Malayan Banking - A slow 1Q HOLD

kiasutrader
Publish date: Mon, 27 May 2013, 11:05 AM

- We maintain our HOLD rating on Malayan Banking Bhd (Maybank), with an unchanged fair value of RM10.20/share. This is based on an ROE of 14.0% FY13F, which translates into a fair P/BV of 1.9x.

- Maybank’s 1QFY13, if annualised came in 5.1% below ours and 3.1% below consensus estimates. The 1Q made up 23.7% of ours and 24.2% of consensus FY13F net earnings forecasts.

- Group loans growth was muted at 1.5% QoQ in 1QFY13, compared to 4.7% QoQ in 4QFY12. This translates into annualised loans growth of 5.8%, below the targeted 12.0% for FY13F. However, this is in line with earlier indications that larger corporate and ETP-related loans’ disbursements were slow before the general elections, with indications of firmer disbursement schedule coming in only in May and June 2013. NIM improved 1bps, due to slower loans growth- thus coming in above the earlier target of a NIM decline of about 10bps YoY for FY13F. However NIM is expected to decline ahead with a pick-up in loans growth.
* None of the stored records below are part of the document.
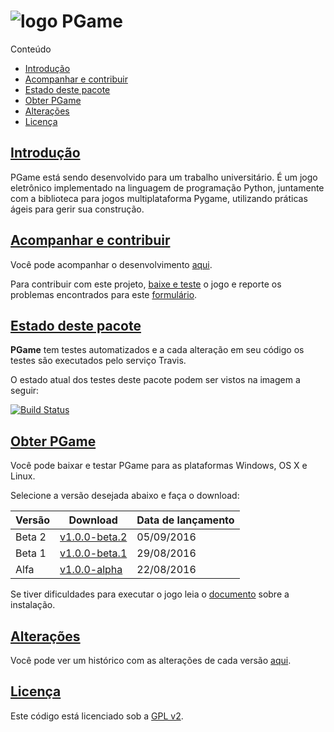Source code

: ![logo][] PGame
===============

Conteúdo
* [Introdução][lk-introducao]
* [Acompanhar e contribuir][lk-acompanhar-contribuir]
* [Estado deste pacote][lk-estado-deste-pacote]
* [Obter PGame][lk-obter-pgame]
* [Alterações][lk-alteracoes]
* [Licença][lk-licen]

[lk-introducao]: #introdução
[lk-acompanhar-contribuir]: #acompanhar-e-contribuir
[lk-estado-deste-pacote]: #estado-deste-pacote
[lk-obter-pgame]: #obter-pgame
[lk-alteracoes]: #alterações
[lk-licen]: #licença

[Introdução][lk-introducao]
----------

PGame está sendo desenvolvido para um trabalho universitário. É um jogo eletrônico implementado na linguagem de programação Python, juntamente com a biblioteca para jogos multiplataforma Pygame, utilizando práticas ágeis para gerir sua construção.

[logo]: https://github.com/MrAndreLuiz/PGame/blob/master/assets/logo/logo_64.png?raw=true "Logo"

[Acompanhar e contribuir][lk-acompanhar-contribuir]
-----------------------

Você pode acompanhar o desenvolvimento [aqui][lk-desenvolvimento].

Para contribuir com este projeto, [baixe e teste][lk-testar] o jogo e reporte os problemas encontrados para este [formulário][lk-formulario].

[lk-desenvolvimento]: https://goo.gl/1E4qF9
[lk-formulario]: https://goo.gl/forms/j8f5sZNhtE3IC5EB2
[lk-testar]: #obter-pgame

[Estado deste pacote][lk-estado-deste-pacote]
-------------------

**PGame** tem testes automatizados e a cada alteração em seu código os testes são executados pelo serviço Travis.

O estado atual dos testes deste pacote podem ser vistos na imagem a seguir:

[![Build Status](https://travis-ci.org/MrAndreLuiz/PGame.svg?branch=master)](https://travis-ci.org/MrAndreLuiz/PGame)

[Obter PGame][lk-obter-pgame]
-------

Você pode baixar e testar PGame para as plataformas Windows, OS X e Linux.

Selecione a versão desejada abaixo e faça o download:

| Versão                       | Download                 | Data de lançamento |
|------------------------------|--------------------------|--------------------|
| Beta 2                       | [v1.0.0-beta.2][rl-beta2]| 05/09/2016         |
| Beta 1                       | [v1.0.0-beta.1][rl-beta1]| 29/08/2016         |
| Alfa                         | [v1.0.0-alpha][rl-alfa]  | 22/08/2016         |

Se tiver dificuldades para executar o jogo leia o [documento][in-jogo] sobre a instalação.

[rl-alfa]: https://github.com/MrAndreLuiz/PGame/releases/download/v1.0.0-alpha/PGame-1.0.0-alpha.zip
[rl-beta1]: https://github.com/MrAndreLuiz/PGame/releases/download/v1.0.0-beta.1/PGame-1.0.0-beta.1.zip
[rl-beta2]: https://github.com/MrAndreLuiz/PGame/releases/download/v1.0.0-beta.2/PGame-1.0.0-beta.2.zip
[in-jogo]: https://github.com/MrAndreLuiz/PGame/blob/master/docs/INSTRUCTIONS.md

[Alterações][lk-alteracoes]
----------

Você pode ver um histórico com as alterações de cada versão [aqui][ls-alteracoes].

[ls-alteracoes]: https://github.com/MrAndreLuiz/PGame/blob/master/CHANGELOG.md

[Licença][lk-licen]
-------

Este código está licenciado sob a [GPL v2][lk-licenca].

[lk-licenca]: https://github.com/MrAndreLuiz/PGame/blob/master/LICENSE.md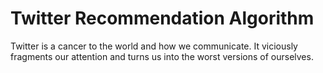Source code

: # Twitter Recommendation Algorithm

Twitter is a cancer to the world and how we communicate. It viciously fragments our attention and turns us into the worst versions of ourselves.
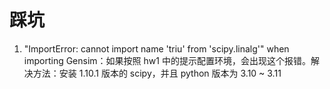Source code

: # 踩坑

1. "ImportError: cannot import name 'triu' from 'scipy.linalg'" when importing Gensim：如果按照 hw1 中的提示配置环境，会出现这个报错。解决方法：安装 1.10.1 版本的 scipy，并且 python 版本为 3.10 ~ 3.11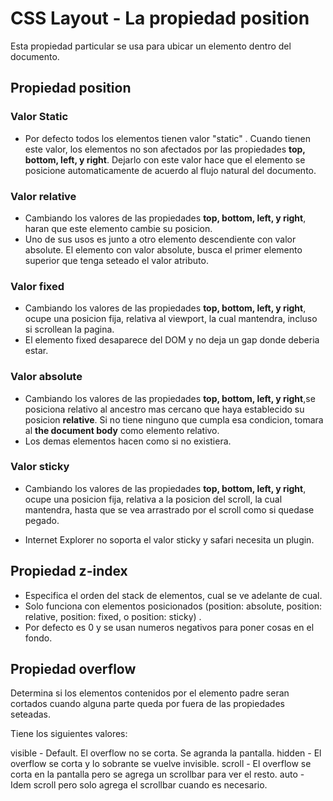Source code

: # CSS Layout - La propiedad position

Esta propiedad particular se usa para ubicar un elemento dentro del documento.

## Propiedad position

### Valor Static

 * Por defecto todos los elementos tienen valor "static" . Cuando tienen este valor, los elementos no son afectados por las propiedades **top, bottom, left, y right**.
Dejarlo con este valor hace que el elemento se posicione automaticamente de acuerdo al flujo natural del documento.

### Valor relative
 * Cambiando los valores de las propiedades **top, bottom, left, y right**, haran que este elemento cambie su posicion.
 * Uno de sus usos es junto a otro elemento descendiente con valor absolute. El elemento con valor absolute, busca el primer elemento superior que tenga seteado el valor atributo.

### Valor fixed
 * Cambiando los valores de las propiedades **top, bottom, left, y right**, ocupe una posicion fija, relativa al viewport, la cual mantendra, incluso si scrollean la pagina.
 * El elemento fixed desaparece del DOM y no deja un gap donde deberia estar.

### Valor absolute
 * Cambiando los valores de las propiedades **top, bottom, left, y right**,se posiciona relativo al ancestro mas cercano que haya establecido su posicion **relative**. Si no tiene ninguno que cumpla esa condicion, tomara al **the document body** como elemento relativo.
 * Los demas elementos hacen como si no existiera.

### Valor sticky
 * Cambiando los valores de las propiedades **top, bottom, left, y right**, ocupe una posicion fija, relativa a la posicion del scroll, la cual mantendra, hasta que se vea arrastrado por el scroll como si quedase pegado.

 * Internet Explorer no soporta el valor sticky y safari necesita un plugin.

## Propiedad z-index

* Especifica el orden del stack de elementos, cual se ve adelante de cual.
* Solo funciona con elementos posicionados (position: absolute, position: relative, position: fixed, o position: sticky) .
* Por defecto es 0 y se usan numeros negativos para poner cosas en el fondo.

## Propiedad overflow
Determina si los elementos contenidos por el elemento padre seran cortados cuando alguna parte queda por fuera de las propiedades seteadas.

Tiene los siguientes valores:

visible - Default. El overflow no se corta. Se agranda la pantalla.
hidden -  El overflow se corta y lo sobrante se vuelve invisible.
scroll - El overflow se corta en la pantalla pero se agrega un scrollbar para ver el resto.
auto - Idem scroll pero solo agrega el scrollbar cuando es necesario.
- There was an increase in absolute gross impaired loans balance by 7.5% QoQ in 1QFY13 (4QFY12: -2.5% QoQ). Thus, gross impaired loans ratio has recorded a corresponding uptick to 1.9% in 1QFY13 (4QFY12: 1.8%). Credit cost was still 11bps in 1QFY13, below the target of 30bps for FY13F. With low loan loss provision and an uptick in impaired loans, loan loss cover is also consequently lower and has fallen below the 100% level, at 99.2% in 1QFY13 (4QFY12: 105.6%).

- The fresh impaired loans are likely related to a couple of medium-sized newly impaired loans, with one likely in the domestic-oriented segment and the other in the exports segment. The company alluded that the impaired loans included selected manufacturing accounts. Looking ahead, the company does not foresee these to be indicative of systemic in nature, as the reasons for the impairment are quite varied. Among these are related to cost overruns on projects for one particular impaired loan, while another is related to foreign expansion plans.

- Maybank’s 1QFY13 is soft in terms of slower-thanexpected loans growth, and uptick in impaired loans. We expect high dividend to remain the main driver for share price movement. The company hopes to maintain high dividend payout with continuing DRP plan. We expect another RM0.10 increase to our dividend forecast if we upgrade our dividend payout ratio to 75% from 55.9% FY13F. Maintain HOLD.